(Text extract):
********

Lincoln had come to believe that the Civil War might well be a divine punishment—a millstone—for a national sin.
Following excerpts adapted from the author’s latest book, And There Was Light: Abraham Lincoln and the American Struggle, published by Penguin Random House
by Jon Meacham
“Fellow countrymen,” Lincoln said, “at this second appearing to take the oath of the presidential office, there is less occasion for an extended address than there was at the first. Then a statement, somewhat in detail, of a course to be pursued, seemed fitting and proper.” His task today was less about how the nation must move forward than it was about why he believed the war had been fought, and what it meant. He had begun his presidency with a brief on secession and Union—a brief that had included support for a constitutional amendment that would have banned the federal government from abolishing slavery where it existed at the time. He was opening his second term with a searching statement about human nature, the relationship between the temporal and the divine, and the possibilities of redemption and of renewal.

********

(Dataset extract):
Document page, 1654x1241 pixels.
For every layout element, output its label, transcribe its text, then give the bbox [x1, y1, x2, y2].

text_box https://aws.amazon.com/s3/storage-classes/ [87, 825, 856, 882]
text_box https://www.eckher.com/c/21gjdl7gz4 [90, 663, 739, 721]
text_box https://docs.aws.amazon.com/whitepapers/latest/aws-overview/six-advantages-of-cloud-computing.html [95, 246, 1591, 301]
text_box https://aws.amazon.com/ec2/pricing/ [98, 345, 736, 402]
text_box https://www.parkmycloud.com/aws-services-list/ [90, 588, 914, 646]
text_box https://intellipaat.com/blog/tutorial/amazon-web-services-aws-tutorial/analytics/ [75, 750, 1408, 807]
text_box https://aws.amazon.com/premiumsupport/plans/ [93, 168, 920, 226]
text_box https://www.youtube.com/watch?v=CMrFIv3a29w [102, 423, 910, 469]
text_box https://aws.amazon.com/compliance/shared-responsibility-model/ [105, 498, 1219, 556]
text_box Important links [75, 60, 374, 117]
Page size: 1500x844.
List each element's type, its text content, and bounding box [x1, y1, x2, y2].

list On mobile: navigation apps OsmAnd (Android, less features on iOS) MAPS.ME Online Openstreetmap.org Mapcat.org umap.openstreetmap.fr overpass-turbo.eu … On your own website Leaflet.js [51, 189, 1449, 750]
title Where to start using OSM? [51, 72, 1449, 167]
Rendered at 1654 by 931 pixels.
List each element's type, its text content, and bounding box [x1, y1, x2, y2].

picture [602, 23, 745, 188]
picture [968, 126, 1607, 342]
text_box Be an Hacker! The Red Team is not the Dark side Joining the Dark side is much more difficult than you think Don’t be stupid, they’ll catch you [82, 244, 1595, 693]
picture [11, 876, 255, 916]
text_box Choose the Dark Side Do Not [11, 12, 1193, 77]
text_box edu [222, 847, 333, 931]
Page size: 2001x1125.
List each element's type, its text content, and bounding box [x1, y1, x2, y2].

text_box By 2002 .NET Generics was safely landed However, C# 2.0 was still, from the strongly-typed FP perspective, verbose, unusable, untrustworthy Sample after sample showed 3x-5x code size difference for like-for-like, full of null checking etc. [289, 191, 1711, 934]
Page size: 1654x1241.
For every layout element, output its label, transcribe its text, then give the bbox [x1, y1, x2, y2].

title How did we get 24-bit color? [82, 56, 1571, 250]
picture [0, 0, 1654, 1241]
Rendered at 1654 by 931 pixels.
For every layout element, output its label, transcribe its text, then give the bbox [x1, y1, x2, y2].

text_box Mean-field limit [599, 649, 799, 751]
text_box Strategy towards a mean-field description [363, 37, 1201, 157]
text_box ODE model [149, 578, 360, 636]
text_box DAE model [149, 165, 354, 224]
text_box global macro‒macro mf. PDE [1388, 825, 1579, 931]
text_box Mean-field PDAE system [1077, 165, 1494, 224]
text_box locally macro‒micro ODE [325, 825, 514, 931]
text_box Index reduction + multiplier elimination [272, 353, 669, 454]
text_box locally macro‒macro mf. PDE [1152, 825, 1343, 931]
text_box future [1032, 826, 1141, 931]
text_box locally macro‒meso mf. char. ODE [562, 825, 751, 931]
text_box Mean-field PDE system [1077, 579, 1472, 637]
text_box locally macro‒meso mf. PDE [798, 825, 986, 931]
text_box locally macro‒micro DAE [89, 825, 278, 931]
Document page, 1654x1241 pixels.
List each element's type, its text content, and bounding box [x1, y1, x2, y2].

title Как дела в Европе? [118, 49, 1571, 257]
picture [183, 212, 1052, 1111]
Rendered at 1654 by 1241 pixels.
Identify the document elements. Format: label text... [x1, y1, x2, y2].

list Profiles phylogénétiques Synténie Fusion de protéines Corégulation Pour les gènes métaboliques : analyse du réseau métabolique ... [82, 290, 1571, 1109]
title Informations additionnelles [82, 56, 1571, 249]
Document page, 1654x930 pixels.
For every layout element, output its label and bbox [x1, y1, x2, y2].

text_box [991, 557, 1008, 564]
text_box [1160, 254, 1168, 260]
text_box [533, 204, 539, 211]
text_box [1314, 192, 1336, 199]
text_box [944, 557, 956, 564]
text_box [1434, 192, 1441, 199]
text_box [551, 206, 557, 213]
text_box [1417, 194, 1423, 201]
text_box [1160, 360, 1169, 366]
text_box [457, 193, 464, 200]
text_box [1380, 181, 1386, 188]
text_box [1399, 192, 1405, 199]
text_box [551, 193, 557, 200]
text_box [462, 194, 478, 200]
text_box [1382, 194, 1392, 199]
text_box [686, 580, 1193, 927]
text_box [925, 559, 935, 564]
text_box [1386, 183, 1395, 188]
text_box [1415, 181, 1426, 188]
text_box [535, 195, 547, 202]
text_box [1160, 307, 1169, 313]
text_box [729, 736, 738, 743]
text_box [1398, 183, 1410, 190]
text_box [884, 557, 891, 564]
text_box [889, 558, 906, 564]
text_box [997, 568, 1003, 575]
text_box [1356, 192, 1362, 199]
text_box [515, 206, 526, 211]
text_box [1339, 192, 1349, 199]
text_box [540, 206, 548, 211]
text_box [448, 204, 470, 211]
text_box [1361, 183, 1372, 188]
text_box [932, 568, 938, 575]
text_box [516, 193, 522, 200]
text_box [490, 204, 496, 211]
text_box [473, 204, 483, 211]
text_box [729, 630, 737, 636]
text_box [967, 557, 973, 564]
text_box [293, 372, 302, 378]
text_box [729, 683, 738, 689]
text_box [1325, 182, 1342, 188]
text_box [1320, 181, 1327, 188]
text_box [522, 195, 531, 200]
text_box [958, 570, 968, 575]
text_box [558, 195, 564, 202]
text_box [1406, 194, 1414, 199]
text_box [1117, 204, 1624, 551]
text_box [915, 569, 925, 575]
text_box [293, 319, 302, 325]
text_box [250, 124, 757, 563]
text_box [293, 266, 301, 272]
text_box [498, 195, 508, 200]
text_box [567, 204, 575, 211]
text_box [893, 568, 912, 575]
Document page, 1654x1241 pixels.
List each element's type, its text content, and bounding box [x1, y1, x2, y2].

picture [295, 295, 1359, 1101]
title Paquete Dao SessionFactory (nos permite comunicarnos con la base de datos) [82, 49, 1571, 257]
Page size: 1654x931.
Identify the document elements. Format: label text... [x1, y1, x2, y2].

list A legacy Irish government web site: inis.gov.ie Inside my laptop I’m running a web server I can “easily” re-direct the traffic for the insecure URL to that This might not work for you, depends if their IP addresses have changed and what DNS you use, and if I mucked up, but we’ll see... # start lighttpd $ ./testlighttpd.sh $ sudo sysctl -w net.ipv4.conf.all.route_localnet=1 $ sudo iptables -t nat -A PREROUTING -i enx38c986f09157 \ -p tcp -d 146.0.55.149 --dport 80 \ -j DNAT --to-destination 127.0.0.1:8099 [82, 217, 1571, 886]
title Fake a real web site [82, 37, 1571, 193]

********

Extend the excerpt about Lincoln's second inaugural address with the passage that would come next. The entries are unrelated to the work here.

President Abraham Lincoln, seated next to small table, in a reflective pose, May 16, 1861, with his hat visible on the table. [ Photo credit: Vintag] |
Lincoln acknowledged that mortal powers were limited. “Both parties deprecated war; but one of them would make war rather than let the nation survive; and the other would accept war rather than let it perish,” he said. “And the war came.” The gulf between North and South was so profound, so unbridgeable, that only the clash of arms could decide the contest between freedom and bondage. In a speech that stipulated the ambiguity of the world, Lincoln was unambiguous about why the war had come: slavery. “One eighth of the whole population were colored slaves, not distributed generally over the Union, but localized in the Southern part of it,” the president said. “These slaves constituted a peculiar and powerful interest. All knew that this interest was, somehow, the cause of the war.” There was no escaping this central truth.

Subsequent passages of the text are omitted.